Jesus Luzardo’s turnaround continues and Marlins again play spoiler against Mets
The first inning was a bit too familiar for Jesus Luzardo. The pitcher cruised through two batters, notched a strikeout and then hit a wall. Walks, wild pitches and missed spots derailed a once promising inning, and dug the Miami Marlins an early one-run hole Thursday against the New York Mets.
When he finally escaped, Luzardo trudged his way back into the Marlins’ dugout, gathered himself and hopped back out to the mound to put together another encouraging start in Miami. He even kept the Marlins within striking distance for long enough to pull out a 3-2, come-from-behind win on an eighth-inning, upper-deck home run by Jazz Chisholm Jr.
Luzardo pitched 4 2/3 more innings, allowed only one more hit, two more walks and one more run before he walked back off the mound for good in the sixth inning to a nice ovation from the crowd at loanDepot park.
After five straight debacles to start his career with his new team, Luzardo has delivered three straight solid outings to remind Miami why he was the return piece in its trade sending star outfielder Starling Marte to the Oakland Athletics in July.

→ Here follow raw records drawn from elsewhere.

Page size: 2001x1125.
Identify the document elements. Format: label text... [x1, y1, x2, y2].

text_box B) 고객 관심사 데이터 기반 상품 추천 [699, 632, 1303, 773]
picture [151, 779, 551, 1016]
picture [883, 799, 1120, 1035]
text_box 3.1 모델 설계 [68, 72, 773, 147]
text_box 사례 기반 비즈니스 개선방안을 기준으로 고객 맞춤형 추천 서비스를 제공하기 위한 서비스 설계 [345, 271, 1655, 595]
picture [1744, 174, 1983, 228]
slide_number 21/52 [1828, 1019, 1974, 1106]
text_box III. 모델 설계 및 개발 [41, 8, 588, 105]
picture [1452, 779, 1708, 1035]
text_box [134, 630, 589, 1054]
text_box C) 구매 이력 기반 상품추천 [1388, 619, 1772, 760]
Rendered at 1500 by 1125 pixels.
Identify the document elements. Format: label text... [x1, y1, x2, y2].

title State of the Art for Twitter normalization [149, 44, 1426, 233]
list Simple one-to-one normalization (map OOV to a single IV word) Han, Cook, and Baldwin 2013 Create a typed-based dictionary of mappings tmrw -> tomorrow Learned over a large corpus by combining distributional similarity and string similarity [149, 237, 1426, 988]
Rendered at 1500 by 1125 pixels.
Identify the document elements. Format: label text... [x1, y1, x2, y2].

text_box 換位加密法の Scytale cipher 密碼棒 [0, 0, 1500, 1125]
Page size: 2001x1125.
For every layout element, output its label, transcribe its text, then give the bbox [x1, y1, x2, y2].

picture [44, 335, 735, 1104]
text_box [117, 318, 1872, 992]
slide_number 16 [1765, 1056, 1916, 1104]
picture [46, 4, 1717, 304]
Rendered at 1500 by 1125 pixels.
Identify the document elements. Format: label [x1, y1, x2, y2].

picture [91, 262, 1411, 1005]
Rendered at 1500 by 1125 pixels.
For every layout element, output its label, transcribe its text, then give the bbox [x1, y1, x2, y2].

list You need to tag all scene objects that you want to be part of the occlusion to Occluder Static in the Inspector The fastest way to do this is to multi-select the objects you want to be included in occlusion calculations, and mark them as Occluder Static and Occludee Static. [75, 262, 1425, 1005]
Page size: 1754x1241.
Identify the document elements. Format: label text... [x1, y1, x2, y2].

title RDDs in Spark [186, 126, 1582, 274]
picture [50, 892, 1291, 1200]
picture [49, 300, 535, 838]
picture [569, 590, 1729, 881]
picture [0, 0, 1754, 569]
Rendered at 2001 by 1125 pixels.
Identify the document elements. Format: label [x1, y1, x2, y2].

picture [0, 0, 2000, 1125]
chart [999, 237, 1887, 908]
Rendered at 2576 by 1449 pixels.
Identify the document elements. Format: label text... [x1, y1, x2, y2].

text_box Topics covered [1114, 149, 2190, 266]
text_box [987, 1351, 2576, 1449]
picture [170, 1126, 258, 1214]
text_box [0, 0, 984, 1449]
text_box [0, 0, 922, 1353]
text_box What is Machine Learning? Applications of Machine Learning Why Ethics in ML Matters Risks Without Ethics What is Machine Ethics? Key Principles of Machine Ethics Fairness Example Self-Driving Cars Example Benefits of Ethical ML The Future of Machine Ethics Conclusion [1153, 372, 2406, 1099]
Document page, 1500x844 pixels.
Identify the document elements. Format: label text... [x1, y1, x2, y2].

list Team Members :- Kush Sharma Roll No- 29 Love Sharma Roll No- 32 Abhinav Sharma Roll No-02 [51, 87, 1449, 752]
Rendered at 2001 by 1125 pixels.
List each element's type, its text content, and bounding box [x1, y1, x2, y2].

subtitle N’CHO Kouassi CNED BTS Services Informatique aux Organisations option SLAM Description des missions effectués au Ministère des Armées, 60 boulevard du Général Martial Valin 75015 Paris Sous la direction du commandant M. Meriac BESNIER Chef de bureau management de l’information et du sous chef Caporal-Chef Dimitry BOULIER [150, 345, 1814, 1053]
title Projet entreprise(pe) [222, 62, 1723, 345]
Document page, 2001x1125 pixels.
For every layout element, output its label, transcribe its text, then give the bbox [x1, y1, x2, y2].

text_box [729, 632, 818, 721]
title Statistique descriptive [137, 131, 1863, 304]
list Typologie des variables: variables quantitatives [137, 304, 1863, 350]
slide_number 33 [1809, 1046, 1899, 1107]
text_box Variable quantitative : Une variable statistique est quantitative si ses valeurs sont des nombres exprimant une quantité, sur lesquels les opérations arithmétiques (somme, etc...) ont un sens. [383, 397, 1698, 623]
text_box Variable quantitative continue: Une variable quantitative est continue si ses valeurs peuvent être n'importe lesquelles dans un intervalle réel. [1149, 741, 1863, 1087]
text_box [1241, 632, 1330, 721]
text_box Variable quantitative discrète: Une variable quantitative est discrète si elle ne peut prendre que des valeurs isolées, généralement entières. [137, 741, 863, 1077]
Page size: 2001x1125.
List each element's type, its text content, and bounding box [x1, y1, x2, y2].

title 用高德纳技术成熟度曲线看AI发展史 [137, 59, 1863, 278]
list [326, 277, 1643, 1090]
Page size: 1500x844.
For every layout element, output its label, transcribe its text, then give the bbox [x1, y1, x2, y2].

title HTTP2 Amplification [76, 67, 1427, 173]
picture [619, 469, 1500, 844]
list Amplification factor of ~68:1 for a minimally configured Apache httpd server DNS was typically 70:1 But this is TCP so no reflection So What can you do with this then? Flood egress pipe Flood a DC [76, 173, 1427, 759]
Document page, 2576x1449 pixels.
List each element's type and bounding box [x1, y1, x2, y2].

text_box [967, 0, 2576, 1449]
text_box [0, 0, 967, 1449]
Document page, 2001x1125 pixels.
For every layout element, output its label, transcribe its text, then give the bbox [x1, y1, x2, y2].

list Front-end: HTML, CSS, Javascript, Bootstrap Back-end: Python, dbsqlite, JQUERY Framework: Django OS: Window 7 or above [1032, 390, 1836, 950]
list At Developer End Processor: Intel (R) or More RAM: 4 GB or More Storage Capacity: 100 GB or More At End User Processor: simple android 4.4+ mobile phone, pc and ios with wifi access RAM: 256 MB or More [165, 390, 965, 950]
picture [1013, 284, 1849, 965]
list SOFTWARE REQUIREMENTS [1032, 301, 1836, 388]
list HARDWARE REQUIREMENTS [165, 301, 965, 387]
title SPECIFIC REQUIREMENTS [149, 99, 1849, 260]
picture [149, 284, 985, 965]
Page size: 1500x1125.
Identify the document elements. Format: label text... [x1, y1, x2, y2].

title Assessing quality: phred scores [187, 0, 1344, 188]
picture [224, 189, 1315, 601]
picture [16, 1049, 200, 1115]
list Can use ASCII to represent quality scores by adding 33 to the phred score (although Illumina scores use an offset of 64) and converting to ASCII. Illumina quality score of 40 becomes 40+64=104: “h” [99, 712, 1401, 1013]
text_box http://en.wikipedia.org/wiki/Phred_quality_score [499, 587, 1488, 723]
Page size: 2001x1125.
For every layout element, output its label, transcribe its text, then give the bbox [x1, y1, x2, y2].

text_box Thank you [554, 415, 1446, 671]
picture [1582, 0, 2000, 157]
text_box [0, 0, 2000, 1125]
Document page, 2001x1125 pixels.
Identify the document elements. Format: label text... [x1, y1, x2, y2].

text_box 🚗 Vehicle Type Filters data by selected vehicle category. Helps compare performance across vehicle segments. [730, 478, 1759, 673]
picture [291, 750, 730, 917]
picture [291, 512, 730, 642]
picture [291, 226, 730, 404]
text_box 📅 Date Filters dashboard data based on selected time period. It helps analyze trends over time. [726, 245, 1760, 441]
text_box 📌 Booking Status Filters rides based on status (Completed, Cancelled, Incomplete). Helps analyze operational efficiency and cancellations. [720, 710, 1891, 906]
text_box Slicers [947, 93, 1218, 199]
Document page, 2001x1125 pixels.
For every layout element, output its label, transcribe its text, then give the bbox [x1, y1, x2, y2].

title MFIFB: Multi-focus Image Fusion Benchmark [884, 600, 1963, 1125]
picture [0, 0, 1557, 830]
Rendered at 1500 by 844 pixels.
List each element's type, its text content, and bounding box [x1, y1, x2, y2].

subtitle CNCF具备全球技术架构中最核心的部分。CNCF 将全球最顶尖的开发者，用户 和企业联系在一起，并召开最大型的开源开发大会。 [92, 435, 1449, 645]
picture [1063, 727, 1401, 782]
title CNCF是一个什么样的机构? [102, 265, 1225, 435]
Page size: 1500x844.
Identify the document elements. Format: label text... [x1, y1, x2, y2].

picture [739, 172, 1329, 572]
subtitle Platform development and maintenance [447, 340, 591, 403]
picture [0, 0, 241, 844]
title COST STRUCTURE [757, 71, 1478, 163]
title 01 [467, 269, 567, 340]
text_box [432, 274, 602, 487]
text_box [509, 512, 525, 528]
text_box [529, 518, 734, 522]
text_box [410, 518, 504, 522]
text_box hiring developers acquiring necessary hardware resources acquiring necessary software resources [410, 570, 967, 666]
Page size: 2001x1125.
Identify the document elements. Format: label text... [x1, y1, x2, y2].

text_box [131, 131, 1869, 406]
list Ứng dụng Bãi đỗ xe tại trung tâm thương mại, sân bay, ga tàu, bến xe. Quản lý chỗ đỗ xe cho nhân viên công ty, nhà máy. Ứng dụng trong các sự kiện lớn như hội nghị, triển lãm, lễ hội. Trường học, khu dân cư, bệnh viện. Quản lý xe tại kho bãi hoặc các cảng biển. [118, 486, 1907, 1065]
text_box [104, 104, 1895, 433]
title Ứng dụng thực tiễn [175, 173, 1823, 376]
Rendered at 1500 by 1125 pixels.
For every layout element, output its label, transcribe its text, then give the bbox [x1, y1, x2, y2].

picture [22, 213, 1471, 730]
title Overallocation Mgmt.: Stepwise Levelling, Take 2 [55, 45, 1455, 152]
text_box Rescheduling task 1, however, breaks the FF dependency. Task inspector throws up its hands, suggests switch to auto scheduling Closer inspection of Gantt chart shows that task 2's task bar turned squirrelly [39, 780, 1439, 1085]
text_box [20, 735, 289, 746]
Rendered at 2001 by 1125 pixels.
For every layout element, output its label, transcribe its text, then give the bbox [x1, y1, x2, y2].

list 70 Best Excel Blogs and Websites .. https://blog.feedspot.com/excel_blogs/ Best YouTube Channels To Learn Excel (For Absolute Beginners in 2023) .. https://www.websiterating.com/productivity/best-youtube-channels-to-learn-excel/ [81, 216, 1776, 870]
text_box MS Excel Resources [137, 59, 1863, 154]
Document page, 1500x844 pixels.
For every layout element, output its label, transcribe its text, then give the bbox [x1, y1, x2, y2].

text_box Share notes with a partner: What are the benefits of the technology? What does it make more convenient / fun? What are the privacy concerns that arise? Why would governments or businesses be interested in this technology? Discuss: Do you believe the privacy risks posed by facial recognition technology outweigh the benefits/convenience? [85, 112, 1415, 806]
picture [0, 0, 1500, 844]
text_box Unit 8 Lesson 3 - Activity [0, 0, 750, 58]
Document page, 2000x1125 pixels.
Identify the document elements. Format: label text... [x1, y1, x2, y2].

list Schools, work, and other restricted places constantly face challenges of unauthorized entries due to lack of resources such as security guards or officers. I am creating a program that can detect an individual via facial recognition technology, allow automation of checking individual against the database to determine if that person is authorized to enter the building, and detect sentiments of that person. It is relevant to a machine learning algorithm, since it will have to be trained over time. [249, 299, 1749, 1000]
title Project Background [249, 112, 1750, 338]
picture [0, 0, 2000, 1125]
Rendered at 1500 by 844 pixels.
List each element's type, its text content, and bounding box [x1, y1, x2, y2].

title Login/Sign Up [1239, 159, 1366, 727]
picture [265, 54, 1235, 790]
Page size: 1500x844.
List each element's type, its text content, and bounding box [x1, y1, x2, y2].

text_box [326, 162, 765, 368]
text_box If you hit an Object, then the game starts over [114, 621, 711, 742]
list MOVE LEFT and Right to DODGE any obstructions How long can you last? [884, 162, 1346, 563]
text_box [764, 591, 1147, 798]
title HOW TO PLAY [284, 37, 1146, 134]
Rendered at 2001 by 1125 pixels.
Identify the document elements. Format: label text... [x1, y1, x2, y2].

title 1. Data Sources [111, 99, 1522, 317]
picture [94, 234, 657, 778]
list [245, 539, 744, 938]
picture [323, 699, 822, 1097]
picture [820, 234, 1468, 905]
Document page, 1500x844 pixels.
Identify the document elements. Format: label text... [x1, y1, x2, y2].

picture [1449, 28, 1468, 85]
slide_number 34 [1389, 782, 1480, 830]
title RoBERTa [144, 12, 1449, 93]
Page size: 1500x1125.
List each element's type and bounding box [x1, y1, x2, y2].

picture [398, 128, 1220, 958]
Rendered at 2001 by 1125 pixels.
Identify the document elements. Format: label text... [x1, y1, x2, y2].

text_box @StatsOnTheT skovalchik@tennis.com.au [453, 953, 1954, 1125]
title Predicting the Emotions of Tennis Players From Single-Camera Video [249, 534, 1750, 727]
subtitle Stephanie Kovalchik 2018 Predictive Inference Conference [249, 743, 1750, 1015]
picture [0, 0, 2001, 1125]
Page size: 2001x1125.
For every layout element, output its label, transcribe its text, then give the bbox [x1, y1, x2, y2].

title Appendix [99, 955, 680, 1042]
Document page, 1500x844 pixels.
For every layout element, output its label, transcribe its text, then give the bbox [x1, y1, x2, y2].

It wasn’t quite Luzardo best yet for the Marlins, but it was only because of two bad moments. In the first inning, the left-handed pitcher allowed a two-out double to Javier Baez, then walked two straight and threw two wild pitches to let the Mets middle infielder score. In the third, he hung a curveball to the two-time All-Star and Baez clobbered it for a 438-foot home run to put New York ahead 2-0.
The 23-year-old from Marjory Stoneman Douglas High School in Parkland went 5 2/3 innings, allowed two hits, four walks and two earned runs, and matched a career-high with eight strikeouts. After posting a 9.67 ERA in his first five starts for Miami, Luzardo has a 2.60 ERA in his last three.
Marlins’ Anderson may need surgery
Brian Anderson and the Marlins are sorting through all options after the third baseman’s latest injury, and waiting for doctors’ opinions before figuring out what path his recovery might take.
One potential option, Anderson said, could be surgery on his left shoulder, which twice sent him to the injured list this season.
“They’ve been just getting different doctors’ opinions, seeing where we’re going to go from here on out,” said Anderson, who also plays some in the outfield. “We’re just waiting. Kind of the crappy part of it is just waiting and not knowing what the plan is.”
Miami placed Anderson on the 10-day IL with a left shoulder subluxation Friday, effectively ending his season after just 67 games.
It was the second time Anderson sustained a left shoulder subluxation in 2021. He also injured the shoulder in May and missed about two months.
Anderson also went on the IL with a left oblique strain in April and missed 11 games.
Should Anderson need surgery, he expects it would take about the entire offseason to recover. He expects he would be ready for spring training.
“That’s I think why we want to get those opinions soon,” Anderson said. “So we know which direction to go, so that I can have a full next season.”
Anderson is batting .249 with a .715 on-base-plus-slugging percentage and seven home runs in 264 plate appearances this year. When he was in the lineup, Anderson was the everyday third baseman and he was hoping to solidify his place the Marlins’ long-term plans in Kim Ng’s first season as general manager. He’s under team control for two more seasons.
In the meantime, Anderson is still able to run, exercise his core and do workouts with his right arm. He also said the shoulder feels better now than it did the last time he hurt it.
“Physically, it feels a little bit better,” Anderson said. “The doctors have been telling me that it’s very usual that the first time you pop it out it feels worse and then as you keep doing it it’s not better for it, but it actually hurts less.”
Marlins remember September 11 attacks
Miami held a moment of silence ahead of its Thursday game against the New York Mets to remember the Sept. 11 attacks ahead of the 20th anniversary.
The Marlins will be on the road for the actual anniversary, so the organization held a moment of silence at 6:23, then recognized members of South Florida’s Urban Search and Rescue Team, who were deployed to New York and Washington in the aftermath of the terrorist attacks.